Secretário de Saneamento e Recursos Hídricos explica as regras sobre cobrança pelo uso da água no Alto Tietê

Quarta unidade hidrográfica de gerenciamento de recursos hídricos do Estado inicia cobrança Desde a última segunda-feira, 29/08, está na internet um simulador para que os usuários que têm outorga para o uso da água do Alto Tietê calculem quanto irão pagar a partir de 2012. 



Na tarde desta terça-feira, 30/08, o secretário de Saneamento e Recursos Hídricos, Edson Giriboni, acompanhado de representantes do comitê da Bacia do Alto Tietê, do DAEE – Departamento de Água e Energia Elétrica – e da Cetesb, explicou as regras da cobrança para os cerca de 3 mil usuários cadastrados pelo DAEE até o momento, que representam aproximadamente 8 mil usos de água, seja por captação, consumo ou lançamento de efluentes.

A cobrança deve começar a partir de março de 2012 e pagarão pela água usuários urbanos e industriais da Bacia do Alto Tietê que utilizam mais de 5 metros cúbicos por dia. Os usuários das áreas rurais ainda não são obrigados a pagar.

A Bacia do Alto Tietê é a quarta unidade hidrográfica de gerenciamento de recursos hídricos do Estado de São Paulo (UGRHI) a cobrar pelo uso da água, conforme balanço da implantação da cobrança nos comitês de bacias hidrográficas.
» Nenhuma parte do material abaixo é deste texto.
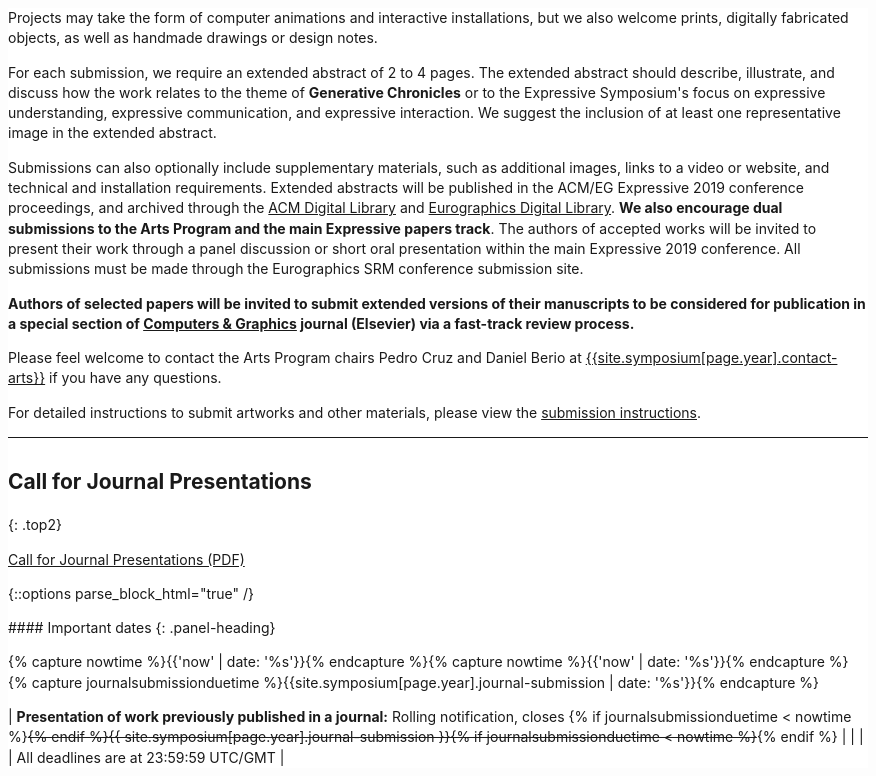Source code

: Projects may take the form of computer animations and interactive installations, 
but we also welcome prints, digitally fabricated objects, as well as handmade drawings or design notes. 

For each submission, we require an extended abstract of 2 to 4 pages. The extended abstract should describe, illustrate, and discuss how the work relates to the theme of **Generative Chronicles** or to the Expressive Symposium's focus on expressive understanding, expressive communication, and expressive interaction. We suggest the inclusion of at least one representative image in the extended abstract.

Submissions can also optionally include supplementary materials, such as additional images, links to a video or website, and technical and installation requirements. Extended abstracts will be published in the ACM/EG Expressive 2019 conference proceedings, and archived through the [ACM Digital Library](http://dl.acm.org/) and [Eurographics Digital Library](https://diglib.eg.org/). **We also encourage dual submissions to the Arts Program and the main Expressive papers track**. The authors of accepted works will be invited to present their work through a panel discussion or short oral presentation within the main Expressive 2019 conference. All submissions must be made through the Eurographics SRM conference submission site.

**Authors of selected papers will be invited to submit extended versions of their manuscripts to be considered for publication in a special section of [Computers & Graphics](https://www.journals.elsevier.com/computers-and-graphics/) journal (Elsevier) via a fast-track review process.**

Please feel welcome to contact the Arts Program chairs Pedro Cruz and Daniel Berio at [{{site.symposium[page.year].contact-arts}}](mailto:{{site.symposium[page.year].contact-arts}}) if you have any questions.

For detailed instructions to submit artworks and other materials, please view the [submission instructions](http://expressive.graphics/2019/instructions/).

---

## Call for Journal Presentations
{: .top2}

[<span class="glyphicon glyphicon-file"></span> Call for Journal Presentations (PDF)](/docs/expressive-2019-call-for-journal-presentations-v03.pdf)

{::options parse_block_html="true" /}

<div class="panel panel-warning">
#### Important dates
{: .panel-heading}
<div class="panel-body">

{% capture nowtime %}{{'now' | date: '%s'}}{% endcapture %}{% capture nowtime %}{{'now' | date: '%s'}}{% endcapture %}
{% capture journalsubmissionduetime %}{{site.symposium[page.year].journal-submission | date: '%s'}}{% endcapture %}

| __Presentation of work previously published in a journal:__ Rolling notification, closes {% if journalsubmissionduetime < nowtime %}~~{% endif %}{{ site.symposium[page.year].journal-submission }}{% if journalsubmissionduetime < nowtime %}~~{% endif %} |
| |
| All deadlines are at 23:59:59 UTC/GMT |
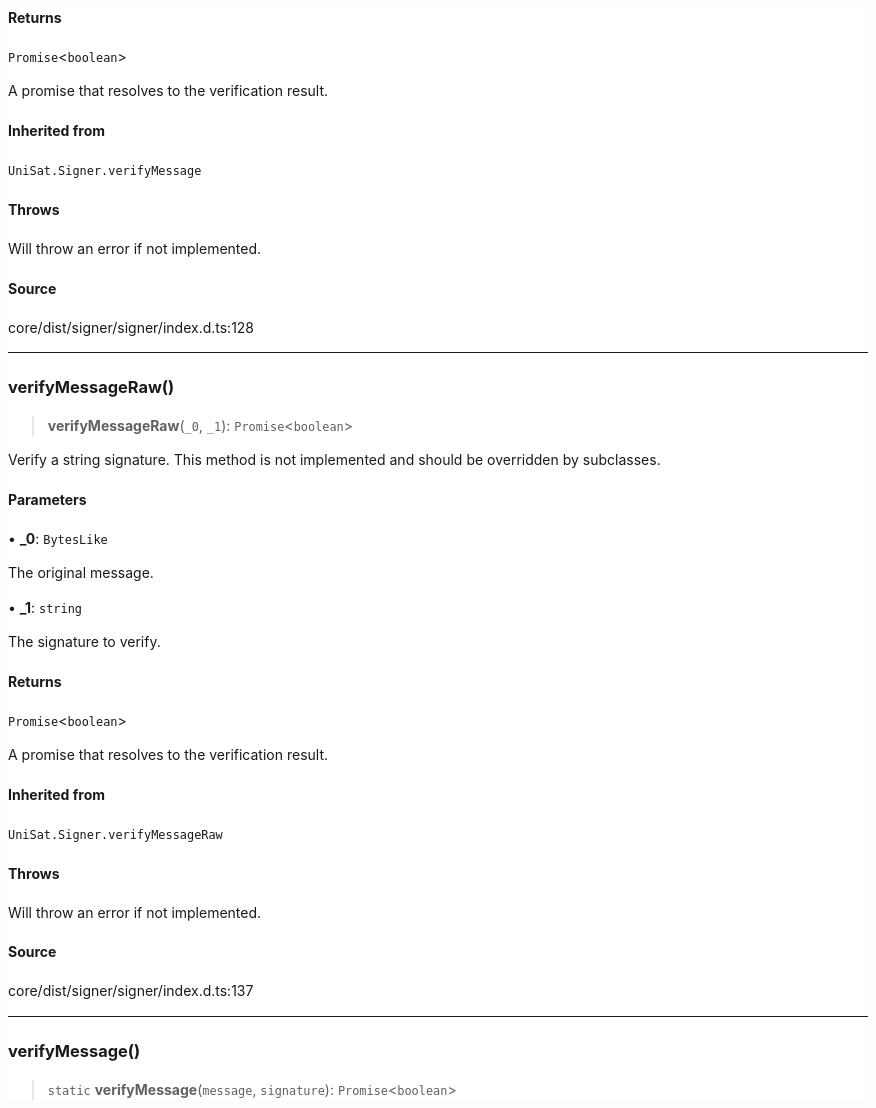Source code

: #### Returns

`Promise`\<`boolean`\>

A promise that resolves to the verification result.

#### Inherited from

`UniSat.Signer.verifyMessage`

#### Throws

Will throw an error if not implemented.

#### Source

core/dist/signer/signer/index.d.ts:128

***

### verifyMessageRaw()

> **verifyMessageRaw**(`_0`, `_1`): `Promise`\<`boolean`\>

Verify a string signature. This method is not implemented and should be overridden by subclasses.

#### Parameters

• **\_0**: `BytesLike`

The original message.

• **\_1**: `string`

The signature to verify.

#### Returns

`Promise`\<`boolean`\>

A promise that resolves to the verification result.

#### Inherited from

`UniSat.Signer.verifyMessageRaw`

#### Throws

Will throw an error if not implemented.

#### Source

core/dist/signer/signer/index.d.ts:137

***

### verifyMessage()

> `static` **verifyMessage**(`message`, `signature`): `Promise`\<`boolean`\>
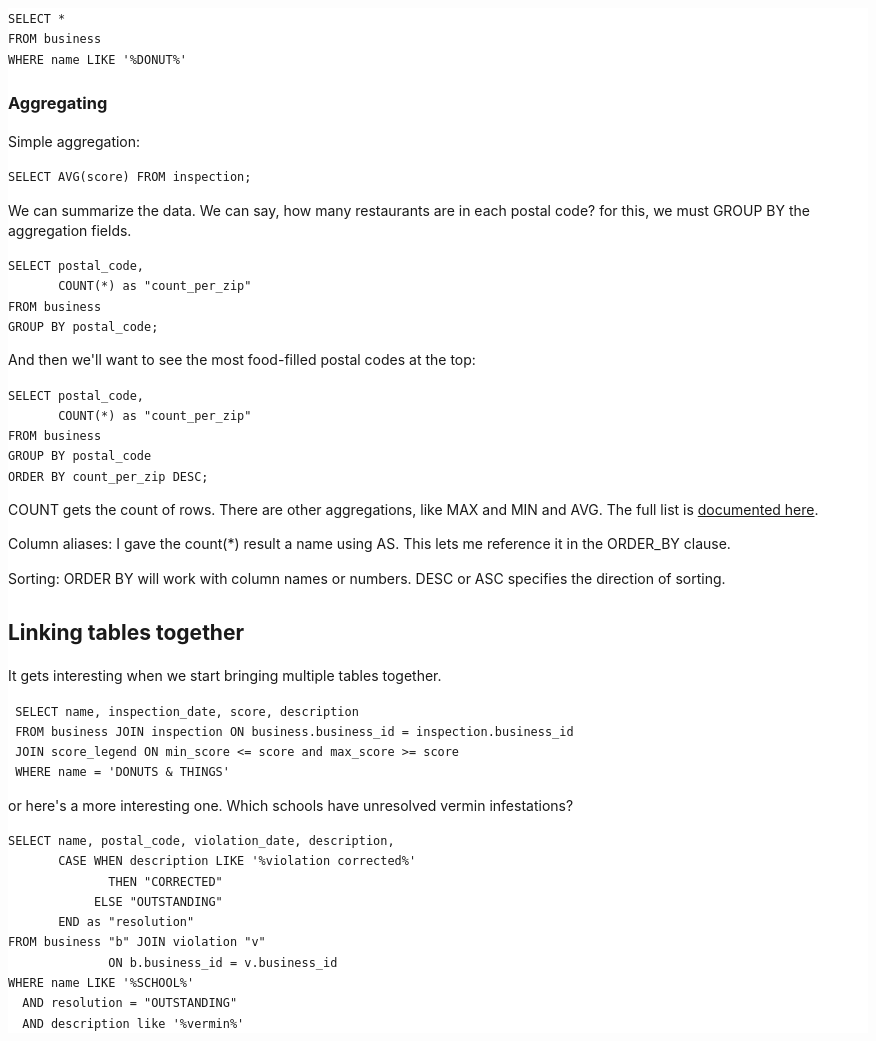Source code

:     SELECT *
    FROM business
    WHERE name LIKE '%DONUT%'

### Aggregating
Simple aggregation:

    SELECT AVG(score) FROM inspection;

We can summarize the data. We can say, how many restaurants are in each
postal code? for this, we must GROUP BY the aggregation fields.

    SELECT postal_code,
           COUNT(*) as "count_per_zip"
    FROM business
    GROUP BY postal_code;

And then we'll want to see the most food-filled postal codes at the top:

    SELECT postal_code,
           COUNT(*) as "count_per_zip"
    FROM business
    GROUP BY postal_code
    ORDER BY count_per_zip DESC;

COUNT gets the count of rows. There are other aggregations, like MAX and
MIN and AVG. The full list is [documented
here](http://sqlite.org/lang_aggfunc.html).

Column aliases: I gave the count(\*) result a name using AS. This lets me
reference it in the ORDER_BY clause.

Sorting: ORDER BY will work with column names or numbers. DESC or ASC
specifies the direction of sorting.

## Linking tables together

It gets interesting when we start bringing multiple tables together.

     SELECT name, inspection_date, score, description
     FROM business JOIN inspection ON business.business_id = inspection.business_id
     JOIN score_legend ON min_score <= score and max_score >= score
     WHERE name = 'DONUTS & THINGS'

or here's a more interesting one. Which schools have unresolved vermin
infestations?

    SELECT name, postal_code, violation_date, description,
           CASE WHEN description LIKE '%violation corrected%'
                  THEN "CORRECTED"
                ELSE "OUTSTANDING"
           END as "resolution"
    FROM business "b" JOIN violation "v"
                  ON b.business_id = v.business_id
    WHERE name LIKE '%SCHOOL%'
      AND resolution = "OUTSTANDING"
      AND description like '%vermin%'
Os comitês dos rios Piracicaba/Capivari/Jundiaí e Paraíba do Sul foram os primeiros a iniciar a cobrança pelo uso da água, com boletos emitidos no exercício de 2007. Já os Comitê Sorocaba Médio Tietê começou a emitir boletos a partir do ano de 2010.

Por que cobrar pelo uso da água  

O preço público é a remuneração pelo uso de um bem público. Neste caso, a água. O que é diferente de uma taxa ou tarifa.

A lei no. 12.183 de 2005 dispõe sobre a cobrança pelo uso dos recursos hídricos de domínio do Estado de São Paulo e tem como seus principais objetivos: reconhecer a água como bem público de valor econômico e dar ao usuário uma indicação de seu real valor.

Visa incentivar o uso racional e sustentável e distribuir o custo socioambiental pelo uso degradador e indiscriminado da água. Além disso, a cobrança serve como instrumento de planejamento e gestão integrada, bem como para obter recursos financeiros para o financiamento dos programas e intervenções contemplados nos planos de recursos hídricos e saneamento.

O papel dos comitês de bacias no valor a ser cobrado – Na Bacia do Alto Tietê , como nas demais do estado de S.Paulo, existe um comitê formado por representantes dos que são envolvidos com o uso e a gestão da água, ou seja, da sociedade civil, de empresas, de concessionárias de serviços de saneamento e do poder público. É esse comitê que decide sobre as questões que impactam os recursos hídricos.

Não é o Estado quem define o valor a ser pago pelo uso da água. Embora o Governador assine o decreto que cabe ao Estado como ato administrativo, também são os comitês que propõem o preço a serem cobrados após amplos debates considerando as diversas necessidades e os múltiplos usos dos recursos hídricos de cada bacia.

Os boletos serão emitidos a partir do início de 2012 e o recurso arrecadado constitui receita do FEHIDRO- Fundo Estadual de Recursos Hídricos- e são aplicados por decisão do comitê da Bacia do Alto Tietê.

O território da Bacia Hidrográfica do Alto Tietê quase coincide com o da Região Metropolitana de São Paulo. Dos 39 municípios da RMSP, 20 municípios estão completamente inseridos, 14 possuem sua sede urbana totalmente inserida e 3 municípios possuem parte de sua área rural na bacia. Somente para o abastecimento doméstico são usados cerca de 76% dos recursos hídricos do Alto Tietê, enquanto as indústrias usam mais 20,5%.